**Task to complete**
Copy down every item below verbatim, omitting the pictures.

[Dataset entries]
------------------------------

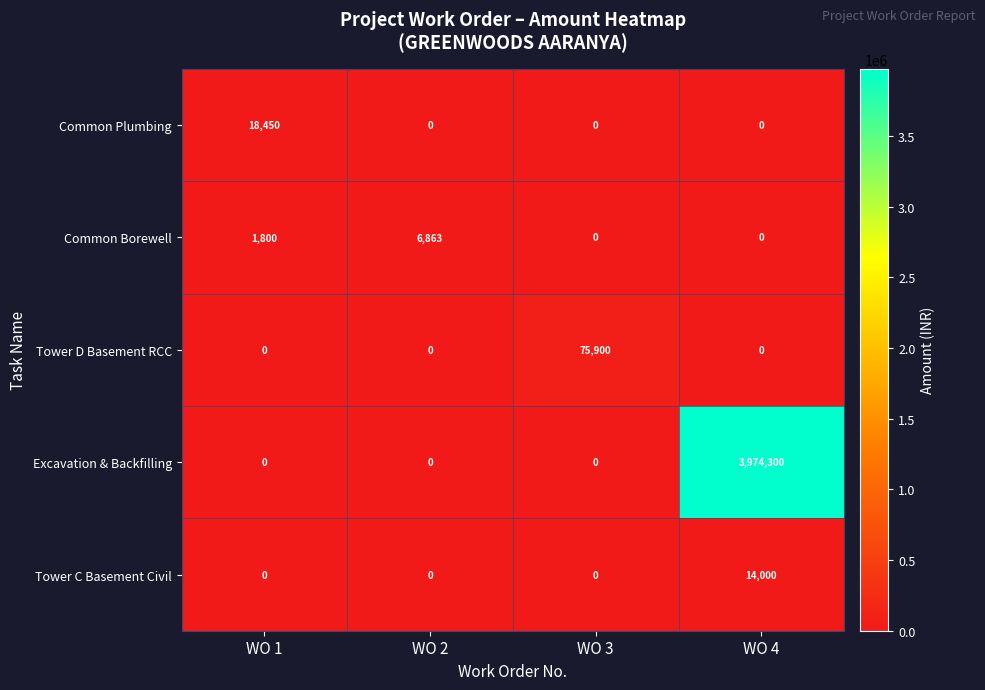

List the series in order of their peak value, highest first.

Excavation & Backfilling, Tower D Basement RCC, Common Plumbing, Tower C Basement Civil, Common Borewell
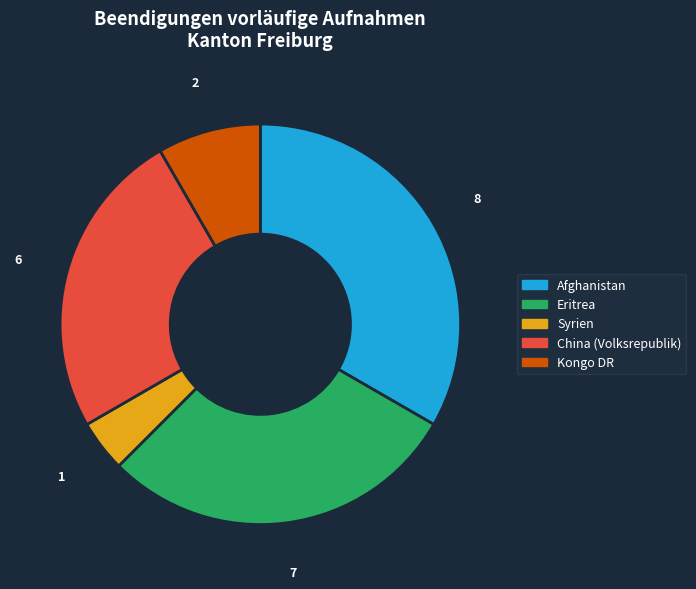

Is there a majority slice in this chart?

No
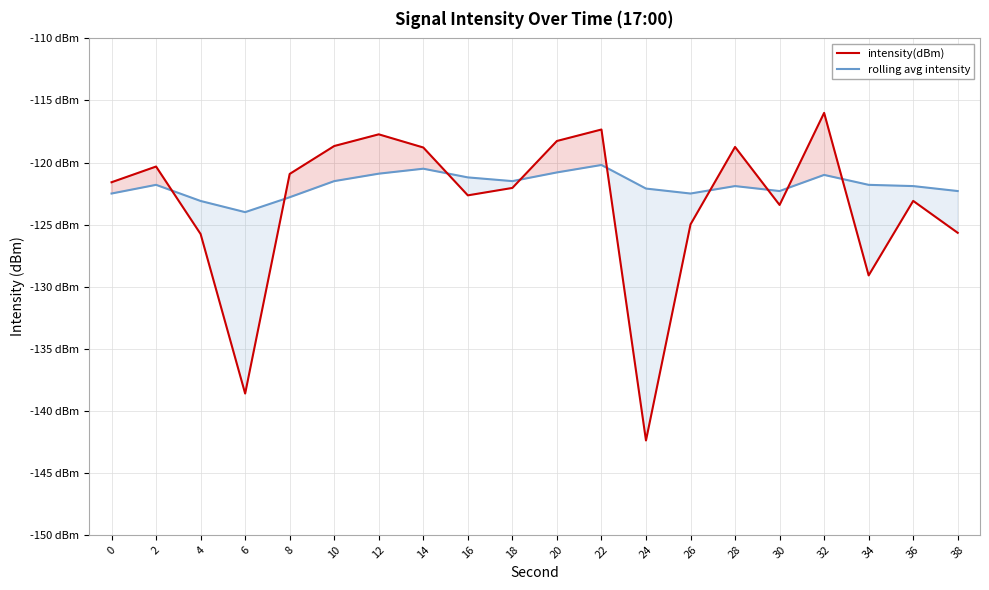

Is it true that rolling avg intensity equals -60.3 at 16?

False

------------------------------

**Task solution**
List the series in order of their peak value, highest first.

Excavation & Backfilling, Tower D Basement RCC, Common Plumbing, Tower C Basement Civil, Common Borewell

Is there a majority slice in this chart?

No

Is it true that rolling avg intensity equals -60.3 at 16?

False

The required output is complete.